Tuesday, November 09, 2010

Statistical Fingertrees

I have no time to post a proper article. But I have time to post a mini-article with details in the links.

> {-# LANGUAGE MultiParamTypeClasses #-}
> import Data.FingerTree
> import Data.Monoid

I'm a bad person. I often use this method to compute the mean and variance of some samples. It's not robust. It performs badly if the variance is small compared to the size of the samples. I shouldn't use it. As penance, this is a quick article on dynamically computing variances robustly and efficiently for datasets that are frequently manipulated.

For convenience I'll talk about the unscaled variance: the sum, not the average of the square deviation from the mean. You can easily compute the variance from this if you know the dataset size.

If we know the size, mean and unscaled variance of two sets (more properly, multisets) we can find the mean and unscaled variance of the their union using the formula here. This method is much more robust that the naive algorithm.
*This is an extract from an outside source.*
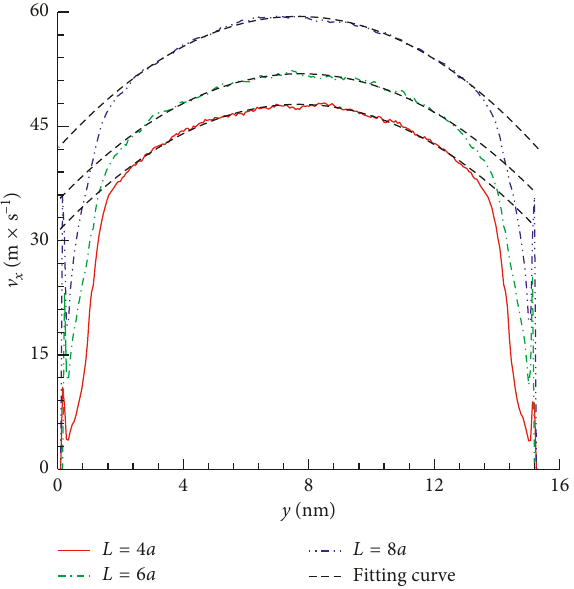
Figure 7: Velocity profiles at different roughness element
The rule for combining two datasets gives us a monoid:

> data Stats = Stats { n :: Float, mean :: Float, unscaledVariance :: Float }
>              deriving Show

> instance Monoid Stats where
>     mempty = Stats 0 0 undefined
>     Stats n m v `mappend` Stats 0 _ _ = Stats n m v
>     Stats 0 _ _ `mappend` Stats n m v = Stats n m v
>     Stats n m v `mappend` Stats n' m' v' = 
>       let delta = m' - m
>       in Stats (n + n') ((n*m+n'*m')/(n+n'))
>                (v + v' + delta*delta*n*n'/(n+n'))
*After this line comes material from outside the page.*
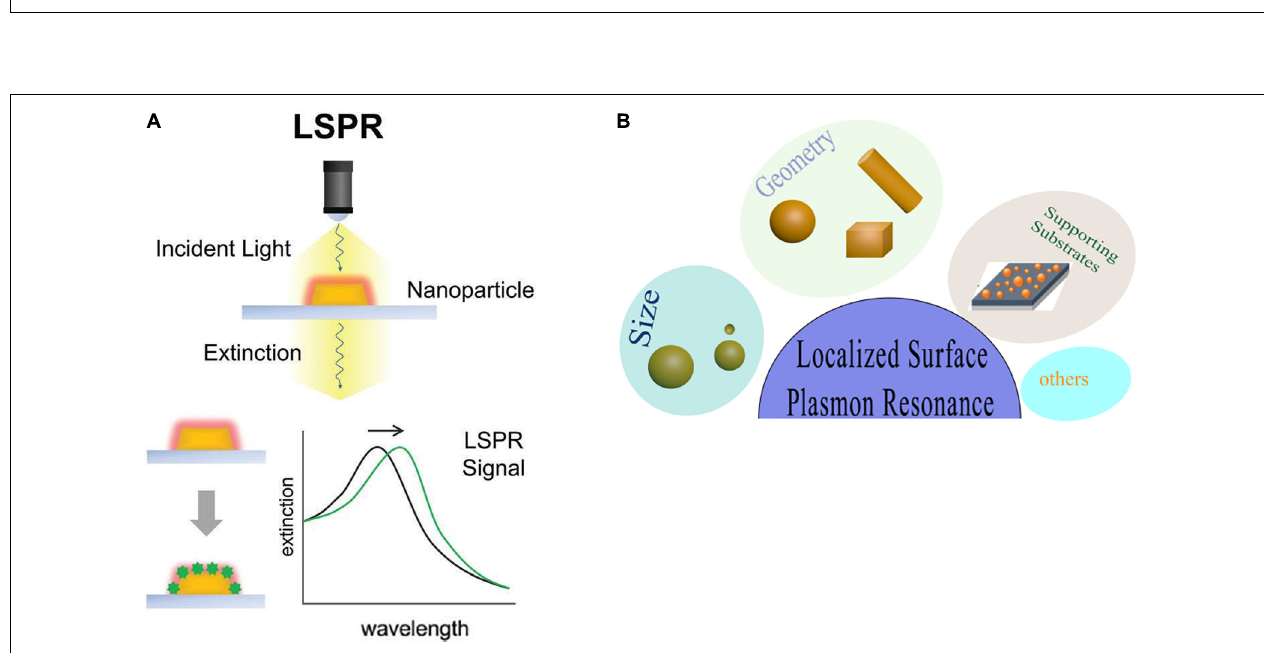
FIGURE 2 | Local surface plasmon resonances (LSPR). (A) The measurement principles and spectral signatures of LSPR. Reprinted with permission from Jackman et al. (2017), Copyright (2017) American Chemical Society. (B) Physical effect of LSPR engineered by size, geometry, supporting substrates, and so on.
Given a single sample, we can compute its stats:

> instance Measured Stats Float where
>     measure x = Stats 1 x 0

Now we need just one more line of code:

> type StatsTree = FingerTree Stats Float

We now have a data structure that allows us to freely split, join, delete elements from and add elements to sequences of samples, all the while robustly keeping track of their mean and unscaled variance (and hence their variance).

For example:

> example = fromList [1..10] :: StatsTree
> test = let (_, b) = split ((>=4) . n) example
>            (c, _) = split ((>3)  . n) b
>        in measure c

computes the stats for the 3 elements starting at the 4th element of example.

An example application might be maintaining rolling averages and variances for a sliding window.

This was inspired an article by John D Cook somewhere around here.